Я пользовался этими литературными сокровищами целые две недели и затем снова отправился в однообразные степи. До Кяхты оставалось только несколько станций, но дорога эта по страшной безлюдности показалась мне довольно длинной. Изредка попадались бурятские улусы, но такого рода, что вид их нисколько не радовал взора. Буряты жили еще в своих зимних жилищах, у более зажиточных были маленькие русские избы, у бедных же большей частью войлочные юрты, сходные с татарскими[226]. Кроме того, у менее зажиточных я заметил деревянные постройки, составлявшие нечто среднее между юртой и избой. Эго осьмиугольные юрты с низкими стенами и высокой крышей. Как у юрт, крыша и в этих постройках утверждается на четырех столбах, печи нет, огонь разводится посредине, а дым выходит в отверстие в крыше, которое служит вместе и окном. По обеим сторонам места для огня лежат несколько досок, представляющих пол. Напротив двери — скамья или диван и перед ним собрание бур-ханов. Налево от входа обыкновенно скамейки, сундуки или ларцы, направо же почти всегда полки с чашками, котлами, берестяными плетушками и т.п. Как в войлочных юртах, так и в этих постройках живут по большей части летом, зимой же они служат кухней. Впрочем, слишком уже бедные семейства и зимой живут в них или даже и в шалашах из бересты, хвороста и сена. Для скота строится иногда особая закута, но обыкновенно ограничиваются простой непокрытой загородью. Для съестных припасов строются нередко небольшие амбары из досок и на колесах, они так легки, что во время перекочевок пара волов везет их совершенно свободно. Некоторые из этих подвижных амбариков служат маленькими часовнями и наполняются бурханами, священными книгами и т.п.

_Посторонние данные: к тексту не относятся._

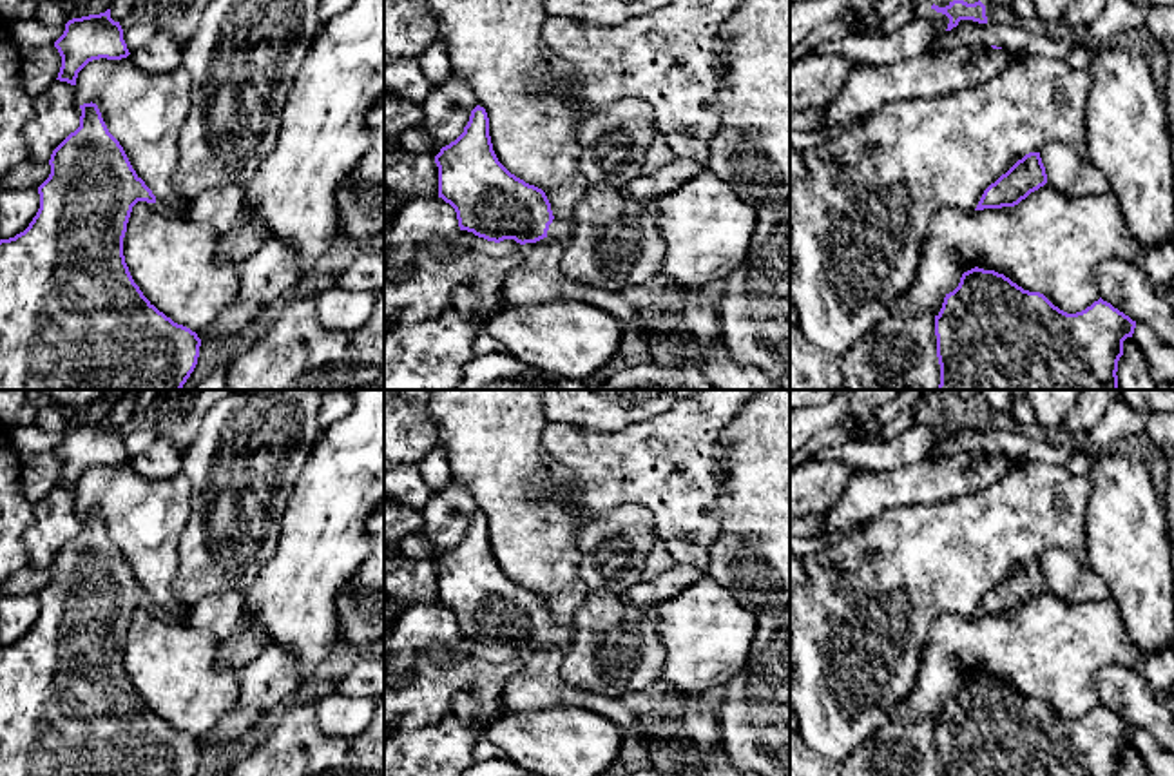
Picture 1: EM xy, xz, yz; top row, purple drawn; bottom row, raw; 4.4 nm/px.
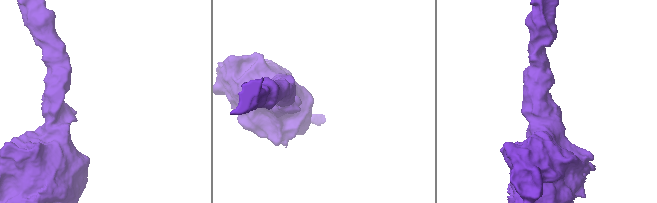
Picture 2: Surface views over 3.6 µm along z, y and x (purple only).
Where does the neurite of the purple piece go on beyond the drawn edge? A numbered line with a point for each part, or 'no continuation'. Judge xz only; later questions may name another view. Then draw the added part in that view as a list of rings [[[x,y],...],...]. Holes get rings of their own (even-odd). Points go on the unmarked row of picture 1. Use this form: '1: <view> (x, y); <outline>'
1: xz (562, 639); [[[553,626],[547,636],[547,644],[554,645],[558,651],[567,653],[574,640],[574,627]]]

Хотя буряты и научились уже теперь возводить жилища разного рода, но войлочные юрты все-таки по-прежнему остаются их любимым жилищем. В них устраиваются они с большим вкусом и большим изяществом, нежели в зимних избах и в летних юртах. У богатого бурята вся левая сторона от входа уставлена драгоценными, стоящими друг на друге сундуками, в которых хранятся соболи, дорогие ткани, праздничные платья и т.п. На правой стороне пестрых сундуков гораздо меньше, здесь ближайшая к двери часть стены занята полками, уставленными блестящими самоварами, кастрюлями, кофейниками и другой кухонной посудой, которая стоит тут только для показа. Против дверей — диван из мягких войлоков, покрытый красным сукном или другой богатой материей. Перед диваном красуется сонм буддистских божеств с достодолжными трубами и литаврами. По обеим же сторонам дивана я видал иногда седла, украшенные серебром, старые ружья с обитыми серебром прикладами, мечи с серебряными рукоятками, серебряные кружки, изукрашенные луки и стрелы, панцири и т.п. В некоторых юртах я замечал, к немалому удивлению, что столбы, поддерживающие крышу и ежедневно покрывающиеся копотью от дыма во время топки, выкрашены синей краской и, сверх того, убраны тонкой серебряной работой.